In the camp for vagrants, an older man told K, "What they would really likethis is my opinionis for the camp to be miles away in the middle of the Koup out of sight. Then we could come on tiptoe in the middle of the night like fairies and do their work, dig their gardens, wash their pots, and be gone in the morning leaving everything nice and clean."
Although that describes Apartheid perfectly, that whites only want blacks for their labor, but otherwise to be mute and invisible, it is, again, reframed in Marxist terms, but only vaguely.
For a novel about South Africa, Apartheid, post-Apartheid or just general collapse, Life and Times of Michael K remains, ultimately, too abstract. For something much more grounded, thus more terrifying, we must turn to Disgrace, published 16 years later, when more evidence has been gathered.

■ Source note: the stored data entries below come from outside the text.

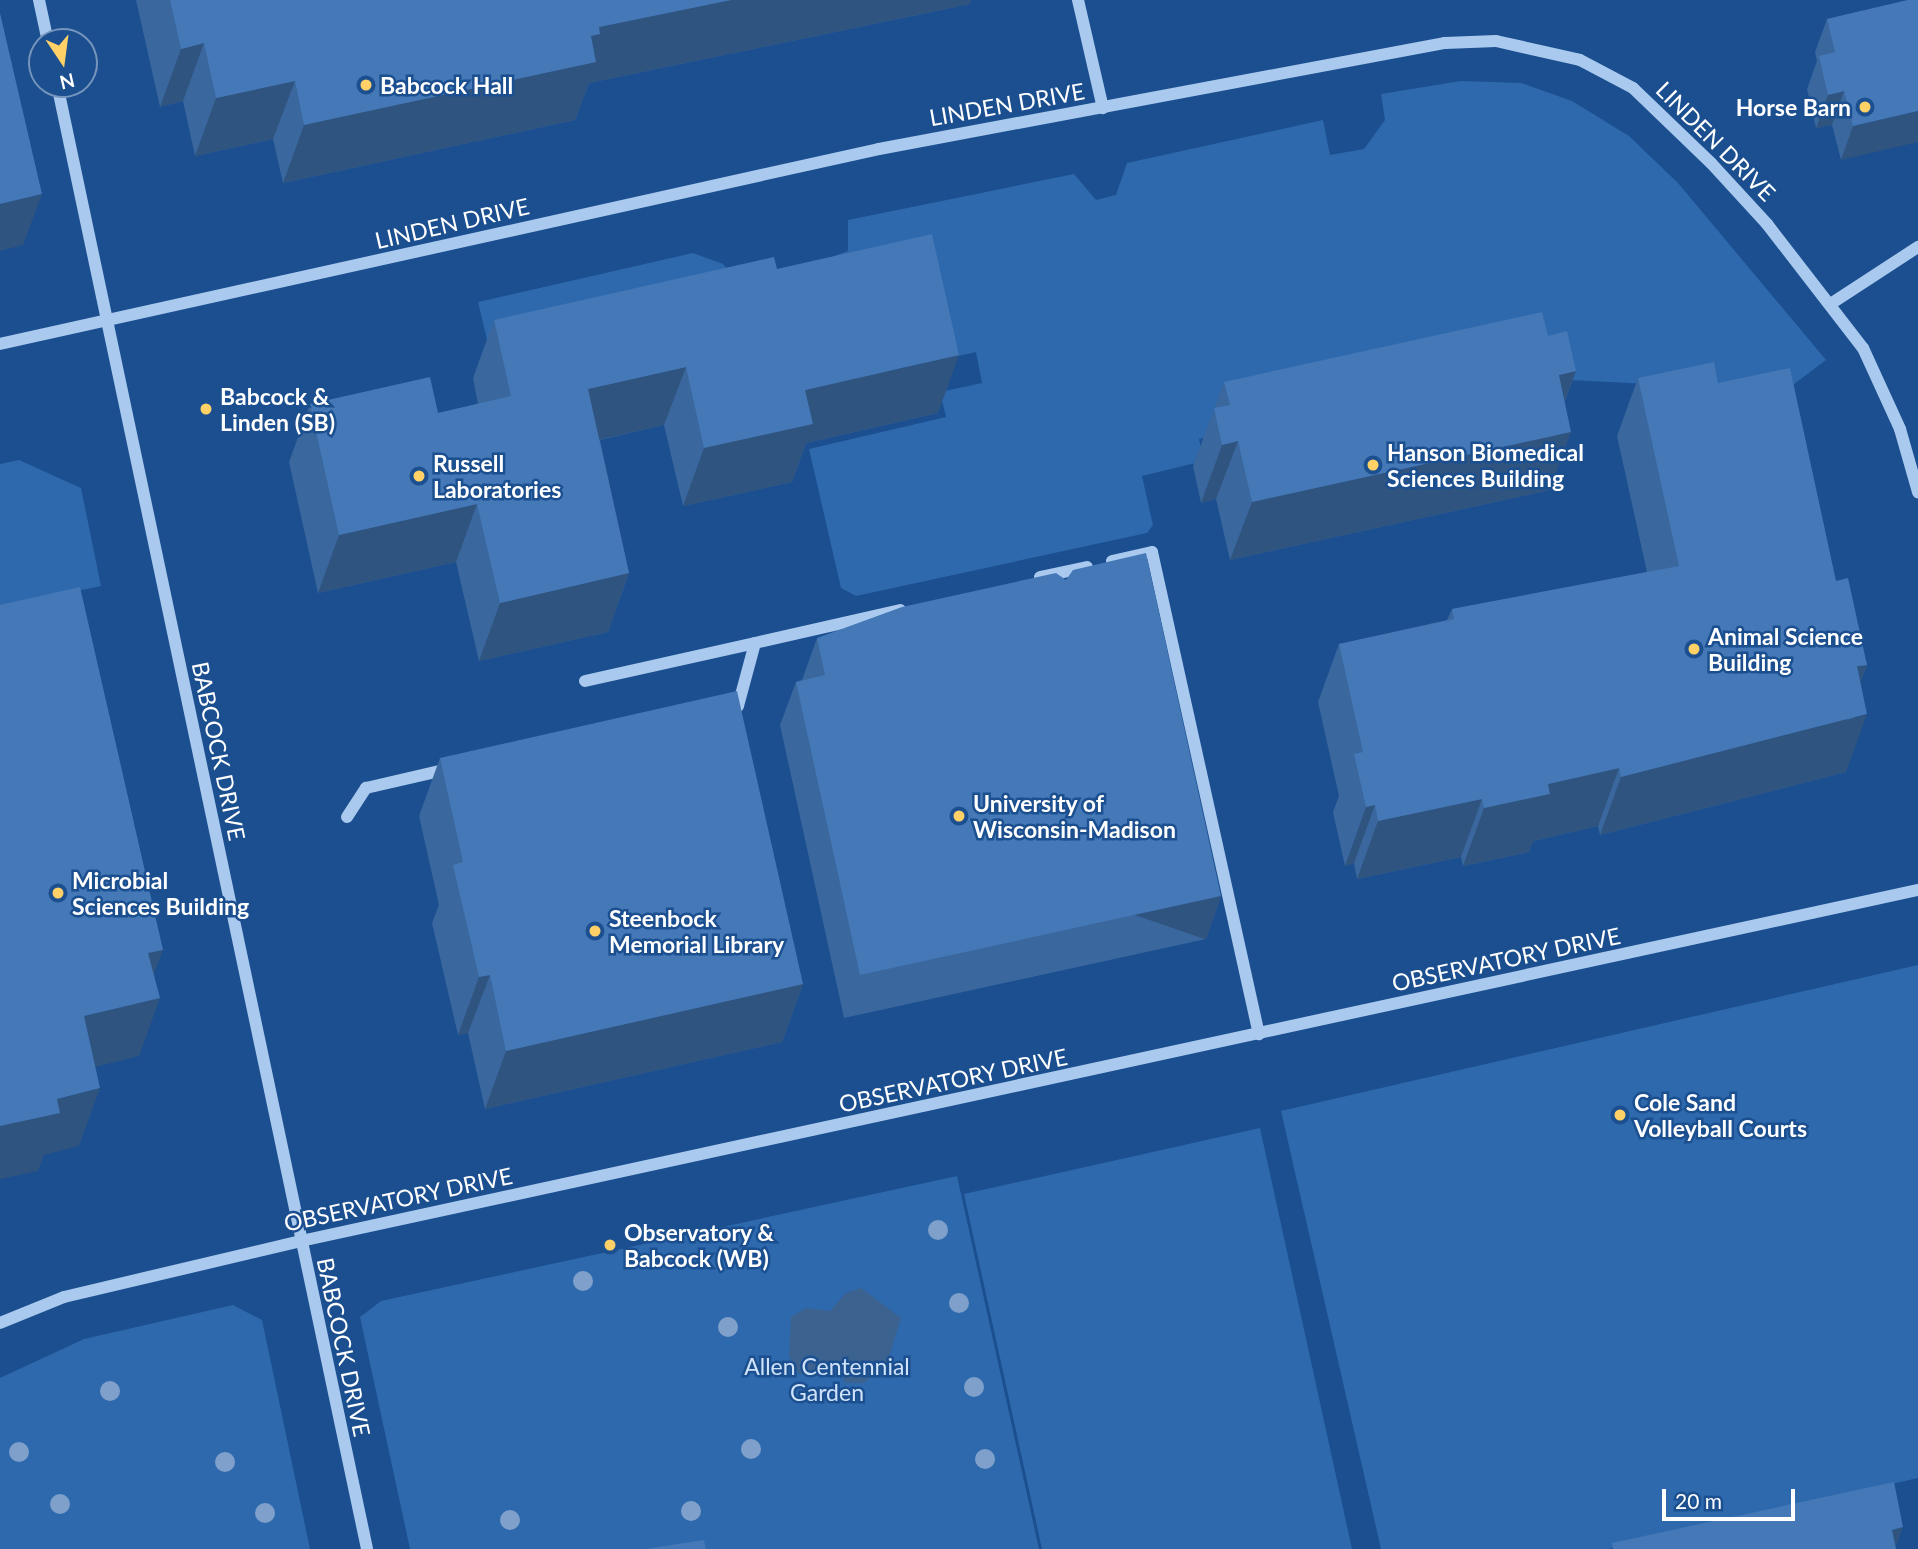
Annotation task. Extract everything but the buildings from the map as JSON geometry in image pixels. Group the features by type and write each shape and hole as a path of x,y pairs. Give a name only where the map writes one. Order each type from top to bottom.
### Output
{"street":[{"path":"38,0 45,28"},
{"path":"1078,0 1103,108"},
{"name":"LINDEN DRIVE","path":"0,344 879,149 1445,43 1528,45 1580,60 1633,88 1749,203 1832,303 1880,379 1918,492"},
{"name":"BABCOCK DRIVE","path":"60,98 366,1549"},
{"path":"1832,303 1918,247"},
{"path":"1037,582 1152,552 1259,1034"},
{"path":"584,681 913,607"},
{"path":"708,713 738,706 755,643"},
{"path":"347,817 366,788 459,766"},
{"name":"OBSERVATORY DRIVE","path":"0,1323 64,1297 301,1241 1918,890"}],"green space":[{"path":"1461,81 1521,83 1572,101 1629,136 1678,183 1826,360 1785,391 1569,380 1350,405 1199,439 1204,461 1142,476 1153,525 1147,533 856,596 841,588 809,449 946,417 940,392 982,383 976,352 929,363 494,369 478,302 693,253 723,264 745,289 848,251 848,220 1074,174 1096,200 1116,195 1127,163 1323,120 1330,155 1364,149 1385,120 1381,94"},
{"path":"19,460 81,488 101,586 0,607 0,464"},
{"path":"1918,965 1918,1478 1608,1549 1381,1549 1281,1111"},
{"path":"1260,1128 1352,1549 1042,1549 964,1194"},
{"name":"Allen Centennial Garden","path":"957,1176 1039,1549 410,1549 360,1317 381,1301"},
{"path":"233,1305 262,1320 310,1549 0,1549 0,1378 84,1339"}],"shaded area":[{"path":"861,1288 901,1318 886,1367 863,1383 845,1383 841,1365 829,1365 817,1376 799,1374 789,1356 791,1317 806,1308 830,1311 846,1293"}],"place":[{"name":"Babcock Hall","path":"366,85"},
{"name":"Horse Barn","path":"1865,107"},
{"name":"Babcock & Linden (SB)","path":"206,409"},
{"name":"Hanson Biomedical Sciences Building","path":"1373,465"},
{"name":"Russell Laboratories","path":"419,476"},
{"name":"Animal Science Building","path":"1694,649"},
{"name":"University of Wisconsin-Madison","path":"959,816"},
{"name":"Microbial Sciences Building","path":"58,893"},
{"name":"Steenbock Memorial Library","path":"595,931"},
{"name":"Cole Sand Volleyball Courts","path":"1620,1115"},
{"name":"Observatory & Babcock (WB)","path":"610,1245"}]}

(In 2002, Makoma was arrested for robbing a cash truck, but the badly prosecuted case was thrown out. In 2007, this enterprising revolutionary was finally sentenced to 46 years for one more murder, also in Cape Town.)
Still in Cape Town, Coetzee published his masterful Disgrace in 1999. Written during the immediate aftermath of Apartheid, it introduces all the key themes, or problems, that still define South Africa.
For me, though, its beginning is not too inviting, for I'm not keen on having a professor as protagonist, especially if his sex life, yuck, yuck, yuck, is described. Sure enough, the lickably lekker coed shows up in chapter 2, right after the tall and slim colored whore in chapter 1!
Coetzee is not subjecting us to David Lurie, professor of literature, lover of Byron and amateur operatist, because he himself was an academic. If it is in any way a self-portrait, then it is a supremely detached and damning one. Though Lurie may be seen as an overly civilized man in a society turned barbaric, it's not quite that simple.
Lurie admits he hasn't "much of an eye for anything, except pretty girls," but that's alright, for one mustn't check one's passion. He quotes Blake, "Sooner murder an infant in its cradle than nurse unacted desires." So well-read, Lurie can always spring some great line to justify anything.
Sometimes, just dropping a name is enough, for he can count on his audience to be culturally at sea, "Follow your temperament. It is not a philosophy, he would not dignify it with that name. It is a rule, like the Rule of St Benedict."
Saint Benedict actually advises, "Let him keep himself at every moment from sins and vices, whether of the mind, the tongue, the hands, the feet, or the self-will, and check also the desires of the flesh ["] We must be on our guard, therefore, against evil desires, for death lies close by the gate of pleasure."
Ah, but the temperament is fixed and set, Lurie's convinced. "The skull, followed by the temperament: the two hardest parts of the body." Unzipping his stiff temperament, Lurie cites a teacher of self-control. Coetzee seeds his text with lots of wicked irony. A seemingly casual word, gesture or concept can also boomerang much later to whack or torch you.
When the verb burn first appears, it's flameless, merely a figure of speech in discussing Wordsworth. Next, we have burning meat, but only at a braai in a farmer's market. Lurie then remembers his students' dullness to the perfective, as in burnt, "an action carried through to its conclusion." Lurie gets his perfective burning conclusion alright, when he's burnt. Just before it happens, Lurie even declares that real actions are needed instead of symbolism.
All that will come. Meanwhile, we're still with a middle-aged man extending his salad days. Set and hardened, Lurie can't help but seduce, and rather skillfully, given his experience with the pink chase, a student with "small breasts" and hips "as slim as a twelve-year-old's." "A child! he thinks: No more than a child! What am I doing? Yet his heart lurches with desire."
According to this poetry swooning professor, it is a crime against nature to snuff out desire, and many of us would agree, since it is the most enlightened and au courant stance. "'My case rests on the rights of desire,' he says. 'On the god who makes even the small birds quiver.'" Uninhibited, unchained and unleashed all sound good. Lurie doesn't rape his student, after all.